The oneAPI Video Processing Library (oneVPL) is a programming interface for video decoding, encoding, and processing to build portable media pipelines on CPUs, GPUs, and other accelerators.
It provides device discovery and selection in media centric and video analytics workloads and API primitives for zero-copy buffer sharing. oneVPL is backwards and cross-architecture compatible to ensure optimal execution on current and next generation hardware without source code changes.
See the oneVPL Specification for additional information. This is part of the oneAPI specification.
This repository contains the following components of oneVPL:
- Copies of the oneVPL Specification API header files. The version of the oneVPL API is listed in the mfxdefs.h file.
- oneVPL Dispatcher
- Examples demonstrating API usage
- oneVPL command line tools
To use oneVPL for video processing you need to install at least one implementation. Here is a list of current implementations.
- oneVPL-cpu for use on CPU
- oneVPL-intel-gpu for use on Intel Xe graphics and newer
- Media SDK for use on legacy Intel graphics
graph TD;
VPL[oneVPL Dispatcher]-->oneVPL-cpu;
VPL[oneVPL Dispatcher]-->oneVPL-intel-gpu;
VPL[oneVPL Dispatcher]-->MediaSDK;
VPL[oneVPL Dispatcher]-->Future1;
VPL[oneVPL Dispatcher]-->Future2;
As shown in this diagram, the oneVPL Dispatcher dispatches the application to use either the VPL CPU runtime, VPL GPU runtime, or the Media SDK GPU Runtime. We may support more implementations in the future.

-.-.-

* **Task set**:
1. Answer these from the oneVPL text:
(a) Which file lists the version of the oneVPL API?
(b) Which implementation is for legacy Intel graphics?
(c) What larger specification is oneVPL part of?
2. Reproduce the passage of the oneVPL text that begins at the words "- oneVPL-cpu for" and stops after "in the future.".
3. Write the next part of the oneVPL text, picking up after its last sentence.
None of the data is needed for this work.

-.-.-

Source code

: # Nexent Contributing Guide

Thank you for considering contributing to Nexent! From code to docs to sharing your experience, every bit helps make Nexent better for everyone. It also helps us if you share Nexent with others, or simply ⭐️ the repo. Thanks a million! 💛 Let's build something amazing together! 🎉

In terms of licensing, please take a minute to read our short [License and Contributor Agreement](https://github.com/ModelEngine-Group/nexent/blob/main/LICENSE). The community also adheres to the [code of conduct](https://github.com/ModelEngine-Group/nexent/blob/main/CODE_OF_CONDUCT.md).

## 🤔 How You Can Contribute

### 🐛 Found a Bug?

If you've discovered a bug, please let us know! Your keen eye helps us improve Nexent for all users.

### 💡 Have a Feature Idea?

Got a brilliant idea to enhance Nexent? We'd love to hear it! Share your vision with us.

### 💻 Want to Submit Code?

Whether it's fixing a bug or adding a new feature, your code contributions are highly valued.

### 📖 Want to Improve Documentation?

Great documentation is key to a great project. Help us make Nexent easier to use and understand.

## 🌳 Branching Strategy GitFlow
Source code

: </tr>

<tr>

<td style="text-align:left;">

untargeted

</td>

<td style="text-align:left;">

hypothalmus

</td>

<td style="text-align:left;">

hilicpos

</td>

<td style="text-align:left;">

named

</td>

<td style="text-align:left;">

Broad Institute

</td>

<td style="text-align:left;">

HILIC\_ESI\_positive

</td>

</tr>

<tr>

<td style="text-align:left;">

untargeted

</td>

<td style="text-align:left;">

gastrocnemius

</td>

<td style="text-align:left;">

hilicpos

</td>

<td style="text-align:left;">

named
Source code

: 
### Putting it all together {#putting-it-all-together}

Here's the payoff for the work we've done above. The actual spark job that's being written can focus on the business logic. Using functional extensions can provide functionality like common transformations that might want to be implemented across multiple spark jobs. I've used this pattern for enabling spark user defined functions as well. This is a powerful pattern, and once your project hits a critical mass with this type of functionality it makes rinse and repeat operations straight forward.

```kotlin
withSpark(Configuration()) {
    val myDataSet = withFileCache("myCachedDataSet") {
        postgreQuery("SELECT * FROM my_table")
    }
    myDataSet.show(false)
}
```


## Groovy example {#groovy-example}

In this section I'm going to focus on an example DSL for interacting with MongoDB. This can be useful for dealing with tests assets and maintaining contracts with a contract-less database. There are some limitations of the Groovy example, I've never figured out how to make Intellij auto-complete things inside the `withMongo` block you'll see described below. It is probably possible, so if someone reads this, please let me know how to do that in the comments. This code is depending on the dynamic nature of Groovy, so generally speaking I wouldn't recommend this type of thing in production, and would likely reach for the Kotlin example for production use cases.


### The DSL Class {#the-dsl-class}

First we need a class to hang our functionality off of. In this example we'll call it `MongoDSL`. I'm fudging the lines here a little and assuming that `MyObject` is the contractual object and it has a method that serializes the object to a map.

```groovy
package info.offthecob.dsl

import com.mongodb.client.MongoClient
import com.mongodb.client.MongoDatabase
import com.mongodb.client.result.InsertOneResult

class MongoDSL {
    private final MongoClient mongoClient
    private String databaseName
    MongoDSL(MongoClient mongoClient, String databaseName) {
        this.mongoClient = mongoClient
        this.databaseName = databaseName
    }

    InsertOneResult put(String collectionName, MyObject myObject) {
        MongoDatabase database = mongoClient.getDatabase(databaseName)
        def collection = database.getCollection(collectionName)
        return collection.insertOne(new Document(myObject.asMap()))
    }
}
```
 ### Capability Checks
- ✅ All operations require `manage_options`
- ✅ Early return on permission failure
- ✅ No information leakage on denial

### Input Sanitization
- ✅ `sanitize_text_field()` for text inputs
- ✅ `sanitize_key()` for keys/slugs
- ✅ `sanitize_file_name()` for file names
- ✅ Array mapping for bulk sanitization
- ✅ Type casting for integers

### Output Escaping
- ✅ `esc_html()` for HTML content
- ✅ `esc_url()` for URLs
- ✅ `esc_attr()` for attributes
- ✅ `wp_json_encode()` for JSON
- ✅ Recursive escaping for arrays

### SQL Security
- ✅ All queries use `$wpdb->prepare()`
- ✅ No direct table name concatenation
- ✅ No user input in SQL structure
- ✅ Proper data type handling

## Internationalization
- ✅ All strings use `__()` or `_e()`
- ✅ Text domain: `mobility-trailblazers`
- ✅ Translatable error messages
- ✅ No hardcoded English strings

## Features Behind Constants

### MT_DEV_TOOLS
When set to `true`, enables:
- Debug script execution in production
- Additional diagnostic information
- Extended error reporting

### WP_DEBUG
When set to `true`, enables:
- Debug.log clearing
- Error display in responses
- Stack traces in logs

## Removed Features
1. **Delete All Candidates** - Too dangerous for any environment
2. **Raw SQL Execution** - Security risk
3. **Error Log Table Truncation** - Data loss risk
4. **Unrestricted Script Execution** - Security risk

-.-.-

* **Replies**:
1.
(a) mfxdefs.h
(b) Media SDK
(c) The oneAPI specification

2.
- oneVPL-cpu for use on CPU
- oneVPL-intel-gpu for use on Intel Xe graphics and newer
- Media SDK for use on legacy Intel graphics
graph TD;
VPL[oneVPL Dispatcher]-->oneVPL-cpu;
VPL[oneVPL Dispatcher]-->oneVPL-intel-gpu;
VPL[oneVPL Dispatcher]-->MediaSDK;
VPL[oneVPL Dispatcher]-->Future1;
VPL[oneVPL Dispatcher]-->Future2;
As shown in this diagram, the oneVPL Dispatcher dispatches the application to use either the VPL CPU runtime, VPL GPU runtime, or the Media SDK GPU Runtime. We may support more implementations in the future.

3.
Runtime loaded by oneVPL Dispatcher and their Microsoft* DirectX* support:
GPU | Media SDK | oneVPL | Microsoft* DirectX* Support |
---|---|---|---|
Earlier platforms, back to BDW (Broadwell) | ✔️ | DX9/DX11 | |
ICL (Ice Lake) | ✔️ | DX9/DX11 | |
JSL (Jasper Lake) | ✔️ | DX9/DX11 | |
EHL (Elkhart Lake) | ✔️ | DX9/DX11 | |
SG1 | ✔️ | DX9/DX11 | |
TGL (Tiger Lake) | ✔️ | ✔️ | DX9/DX11* |
DG1 (Iris® Xe MAX) | ✔️ | ✔️ | DX11* |
RKL (Rocket Lake) | ✔️ | DX11 | |
ADL-S (Alder Lake S) | ✔️ | DX11 | |
ADL-P (Alder Lake P) | ✔️ | DX11 | |
Future platforms... | ✔️ | DX11 |
For TGL and DG1, if both oneVPL and Intel(R) Media SDK runtime are installed then the oneVPL Dispatcher will prefer oneVPL runtime unless the application requests D3D9 by setting the oneVPL Dispatcher filter property "mfxImplDescription.AccelerationMode" to MFX_ACCEL_MODE_VIA_D3D9.
You can install oneVPL:
- from oneVPL home page as a part of Intel® oneAPI Base Toolkit.
- from source code. See Installation from Sources for details.
For more details on installation options and procedures, see the Intel® oneAPI Video Processing Library Installation Guide.
If you did not install to standard system locations, you need to set up the environment, so tools like CMake and pkg-config can find the library and headers.
For Linux:
source <vpl-install-location>/etc/vpl/vars.sh
For Windows:
<vpl-install-location>\etc\vpl\vars.bat
Add the following code to your CMakeLists, assuming TARGET is defined as the component that wants to use oneVPL:
if(WIN32 AND CMAKE_SIZEOF_VOID_P EQUAL 4)
set(CMAKE_LIBRARY_ARCHITECTURE x86)
endif()
find_package(VPL REQUIRED)
target_link_libraries(${TARGET} VPL::dispatcher)
The following command line illustrates how to link a simple program to oneVPL using pkg-config.
gcc program.cpp `pkg-config --cflags --libs vpl`
See CONTRIBUTING.md for more information.
This project is licensed under the MIT License. See the LICENSE file for details.
See the Intel Security Center for information on how to report a potential security issue or vulnerability.